• PROBLEM STATEMENT: Copy every entry below exactly as it appears, leaving out the images.

* * *

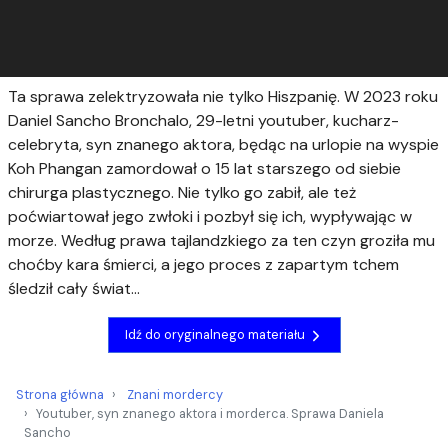
Ta sprawa zelektryzowała nie tylko Hiszpanię. W 2023 roku
Daniel Sancho Bronchalo, 29-letni youtuber, kucharz-
celebryta, syn znanego aktora, będąc na urlopie na wyspie
Koh Phangan zamordował o 15 lat starszego od siebie
chirurga plastycznego. Nie tylko go zabił, ale też
poćwiartował jego zwłoki i pozbył się ich, wypływając w
morze. Według prawa tajlandzkiego za ten czyn groziła mu
choćby kara śmierci, a jego proces z zapartym tchem
śledził cały świat…
Idź do oryginalnego materiału
Strona główna
Znani mordercy
Youtuber, syn znanego aktora i morderca. Sprawa Daniela
Sancho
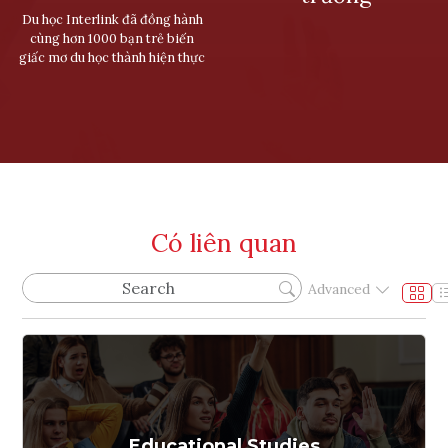
Du học Interlink đã đồng hành
cùng hơn 1000 bạn trẻ biến
giấc mơ du học thành hiện thực
Có liên quan
Advanced
Educational Studies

* * *

• TASK RESULT:
Ta sprawa zelektryzowała nie tylko Hiszpanię. W 2023 roku
Daniel Sancho Bronchalo, 29-letni youtuber, kucharz-
celebryta, syn znanego aktora, będąc na urlopie na wyspie
Koh Phangan zamordował o 15 lat starszego od siebie
chirurga plastycznego. Nie tylko go zabił, ale też
poćwiartował jego zwłoki i pozbył się ich, wypływając w
morze. Według prawa tajlandzkiego za ten czyn groziła mu
choćby kara śmierci, a jego proces z zapartym tchem
śledził cały świat…
Idź do oryginalnego materiału
Strona główna
Znani mordercy
Youtuber, syn znanego aktora i morderca. Sprawa Daniela
Sancho
Du học Interlink đã đồng hành
cùng hơn 1000 bạn trẻ biến
giấc mơ du học thành hiện thực
Có liên quan
Advanced
Educational Studies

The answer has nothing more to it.